Exam 3 Review Flashcards
(136 cards)
1
Q
In what organelle does glycosylation occur?
A
Glycosylation begins in the endoplasmic reticulum and continues in the Golgi apparatus
2
Q
Which type of glycoproteins are more frequent: O-linked or N-linked?
A
N-linked are more frequent than O-linked
3
Q
What is the consensus sequence?
A
Asn - X - Ser
where X is any AA except proline
This is the site of carbohydrate attachment to N-linked glycoproteins
4
Q
Why is the oligosaccaride stem the same in many glycoproteins?
A
They are all generated from the same process in the endoplasmic reticulum
5
Q
What is erythropoietin (EPO)?
A
A renal hormone that is stimulated by hypoxia
Stimulates red blood cell production (used for blood doping)

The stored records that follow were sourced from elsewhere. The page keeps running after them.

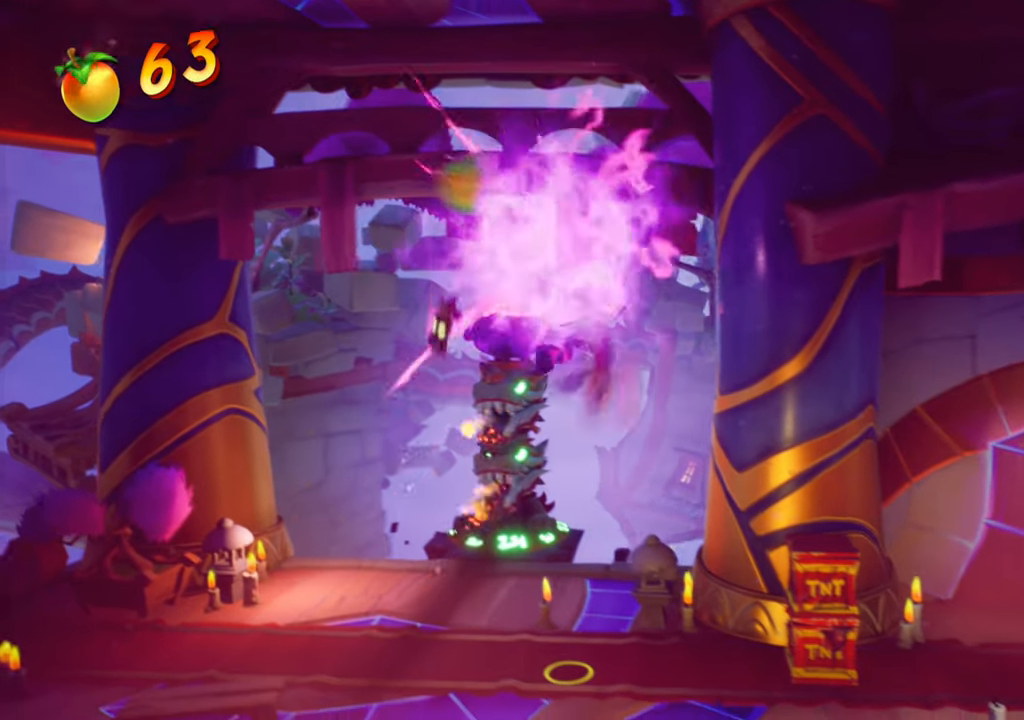
{"buttons": ["CROSS"], "right_stick": "center", "events": [[100, "DPAD_RIGHT", "down"], [367, "DPAD_RIGHT", "up"], [450, "CROSS", "down"]]}
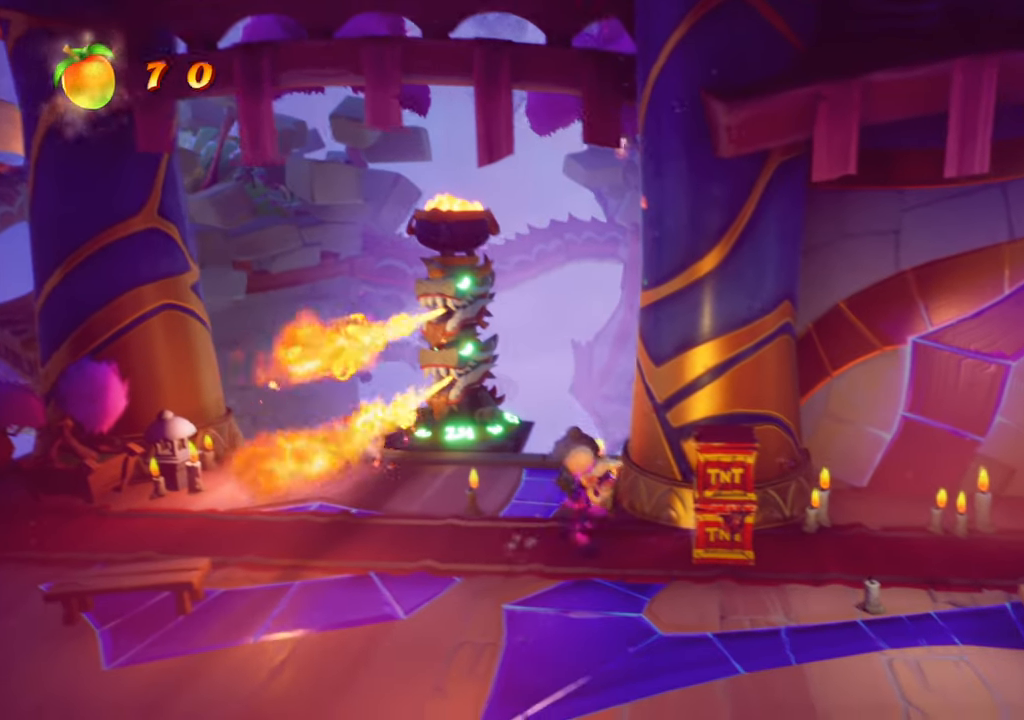
{"buttons": ["DPAD_RIGHT"], "right_stick": "center", "events": [[167, "CROSS", "up"], [201, "DPAD_RIGHT", "down"], [234, "CROSS", "down"], [401, "CROSS", "up"]]}
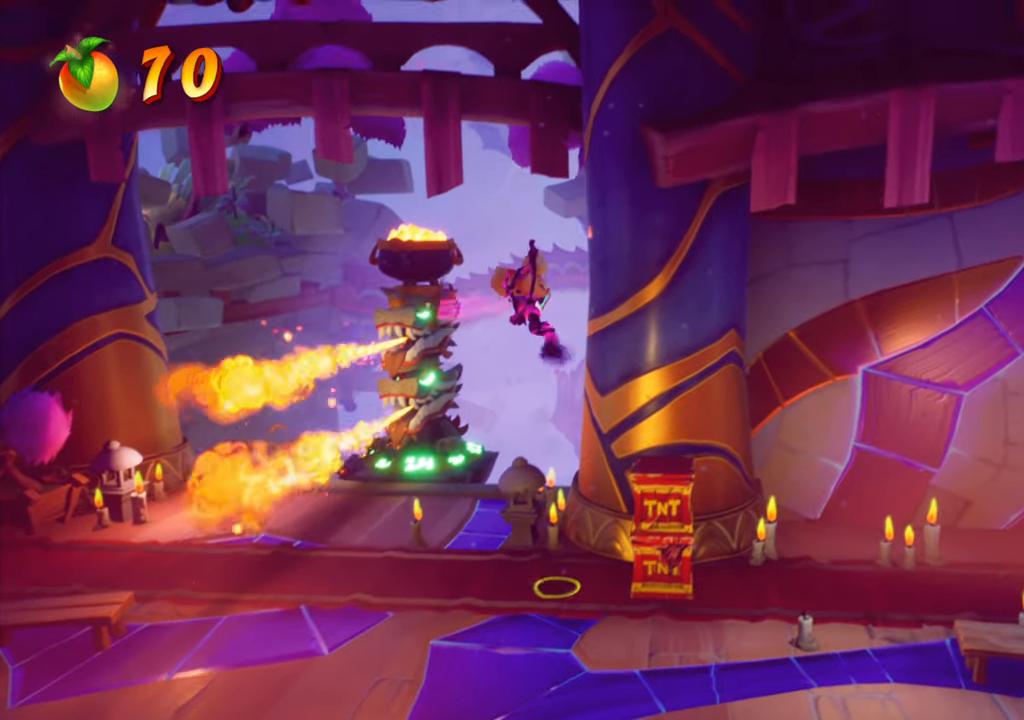
{"buttons": [], "right_stick": "center", "events": [[133, "DPAD_RIGHT", "up"]]}
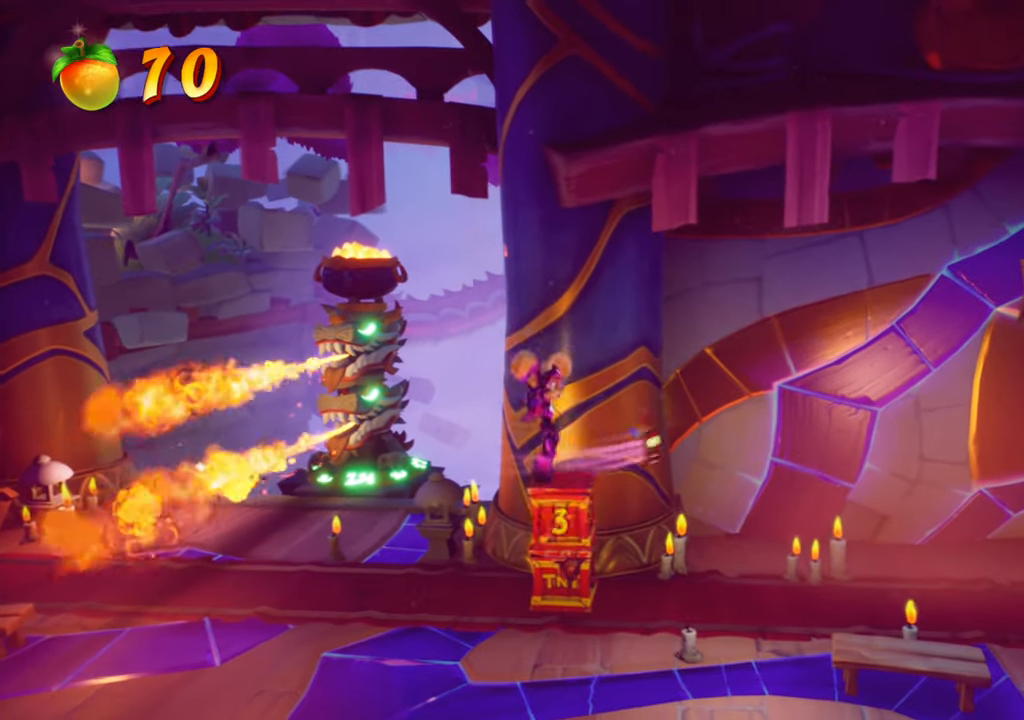
{"buttons": [], "right_stick": "center", "events": []}
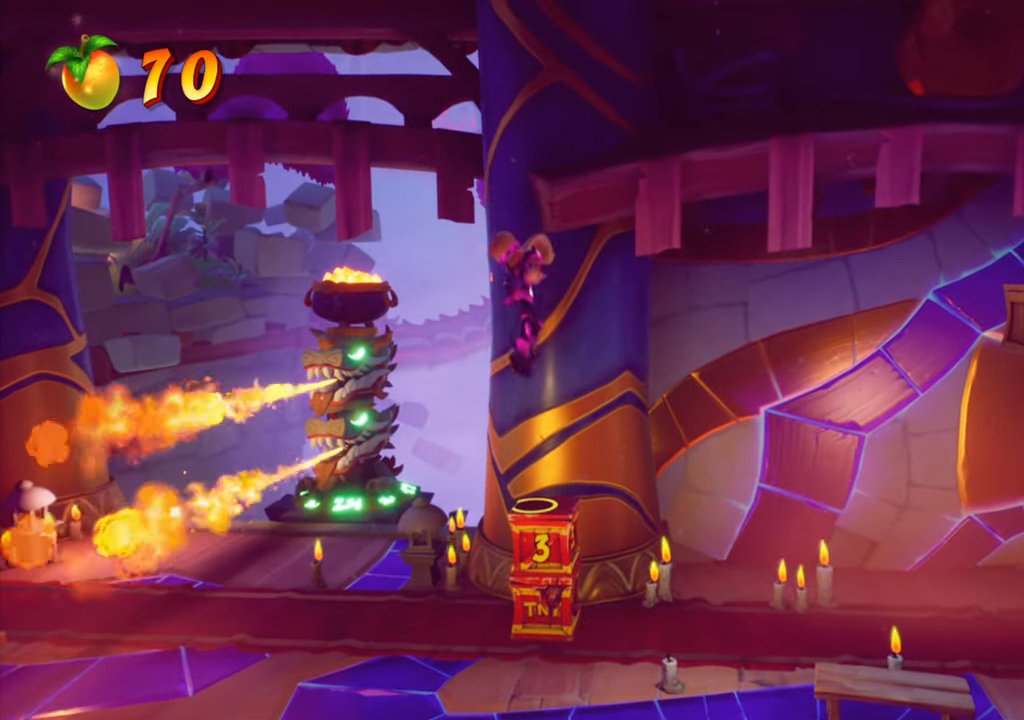
{"buttons": ["CROSS", "DPAD_RIGHT"], "right_stick": "center", "events": [[217, "DPAD_RIGHT", "down"], [384, "CROSS", "down"]]}
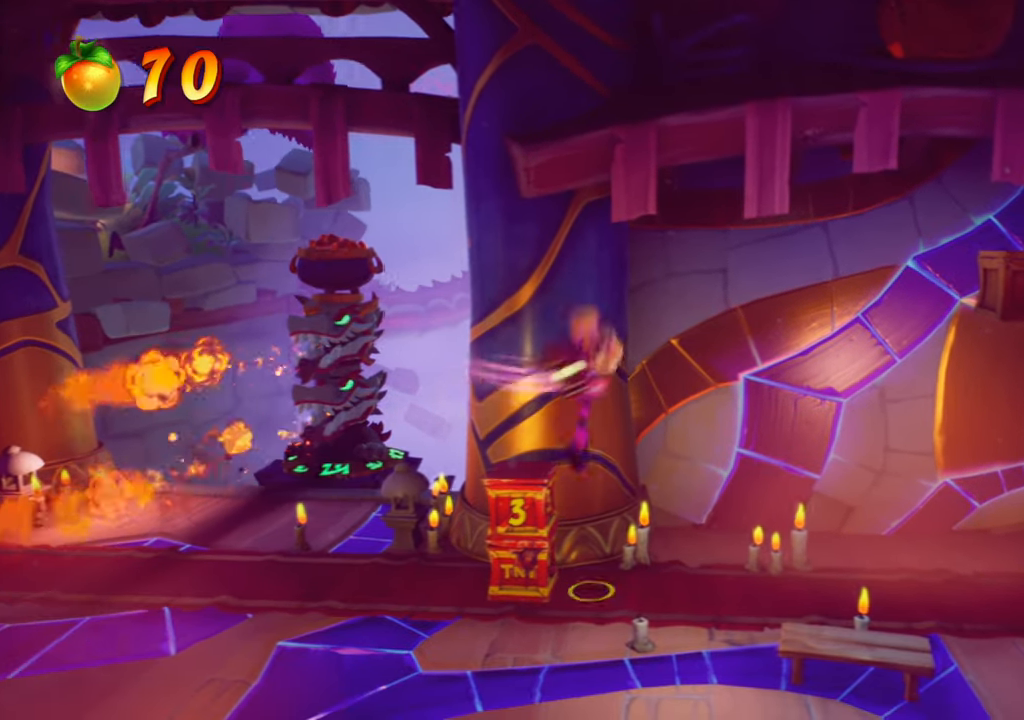
{"buttons": ["CROSS", "DPAD_RIGHT"], "right_stick": "center", "events": [[67, "CROSS", "up"], [351, "CROSS", "down"]]}
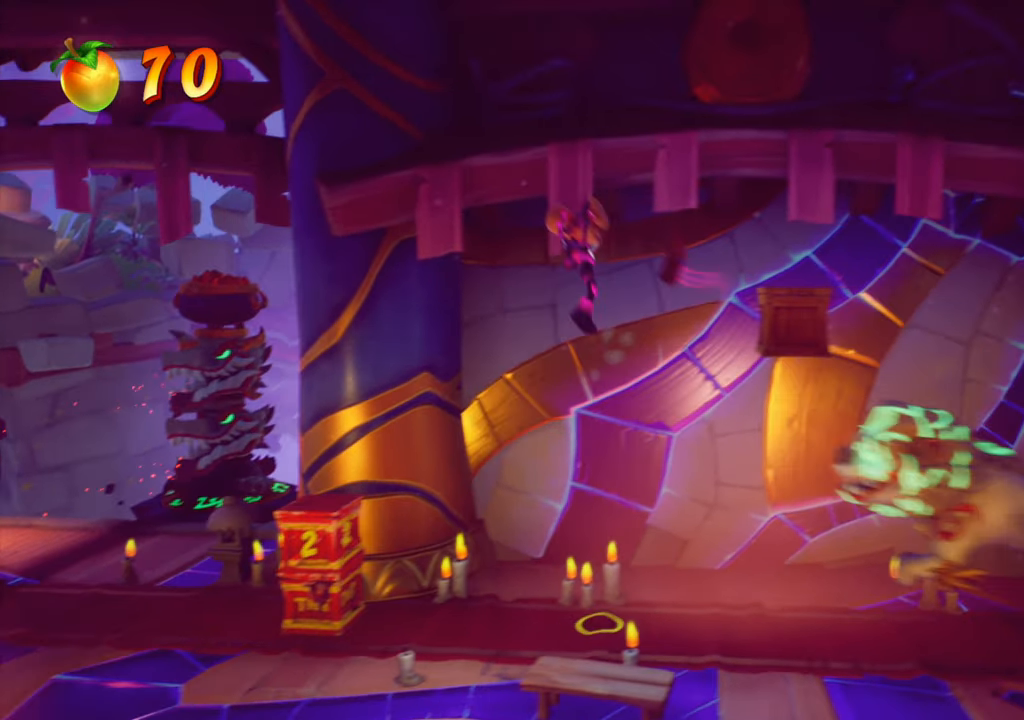
{"buttons": [], "right_stick": "center", "events": [[384, "CROSS", "up"], [467, "DPAD_RIGHT", "up"]]}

Has three major sugar moieties, which, if removed, decrease red blood cell production
6
Q
In proteoglycans, which part is the functional part?
A
The sugar is the functional part unlike in glycoproteins
7
Q
Describe the structure of proteoglycans in cartilage
A
proteoglycans bind to a central stem structure
G1 binds to the carbohydrate stem, hyaluronan
Disacharide structures (between G2 and G3) interact with H2O to form a gel like structure
8
Q
After exiting the ER, where do vesicles transport proteins to?
A
The golgi aparatus
9
Q
Describe the different components of the Golgi apparatus
A
- cis* Golgi network (from ER)
- cis* cisterna
medial cisterna
- trans* cisterna
- trans* Golgi network (towards plasma membrane)
10
Q
What molecule addresses proteins to the lysosome?
A
Mann-6 P
11
Q
What is the function of glycosyltransferases?
A
They catalyze the formation of glycosidic bonds
12
Q
What is aglutination?
A
Red blood cells are clumping up
13
Q
Which blood type is the universal receptor and which is the universal donor?
A
AB positive is the universal receptor
O negative is the universal donor
14
Q
In A-type blood, what antigens are found?
A
anti-B antigens
15
Q
What are Lectins?
A
Sugar binding proteins
Usually have a Ca2+ cofactor
16
Q
What are the membrane glycoproteins associated with influenza virus?
A
Hemagglutinin (H) recognizes carbohydrates on the cell surface; useful for getting in
Neuraminidase (N): cuts glycosydic bonds with RNA release; useful for getting out
17
Q
What do neuraminidase inhibitors do?
A
They trap the influenza virus within the cell that it infects
18
Q
Do lipids form polymers?
A
No, lipids do not form polymers, they form together via hydrophobic interactions
19
Q
What are the biological roles of lipids?
A
- Fuel
- Building blocks
- Thermal insulator
- Special tasks
20
Q
Describe the difference between saturated and unsaturated fatty acids
A
Saturated have no double bonds, unsaturated have one or more double bonds
21
Q
Describe the general structure of fats
A
fatty acid chains attach to a glycerol molecule
Phospholipids have 2 fatty acid chains and a phophate group attached to a glycerol
22
Q
On which sides of membranes are glycolipids found?
A
They are only found on the extracellular side of the membrane
23
Q
What are the functions of glycolipids?
A
Help protect membrane from harsh conditions
Charged glycolipids can influence electric field across membranes and ion concentration
Cell-cell recognition
24
Q
Which membranes contain cholesterol?
A
All membranes except the inner mitochondrial membrane.
25
What role does cholesterol play in membranes?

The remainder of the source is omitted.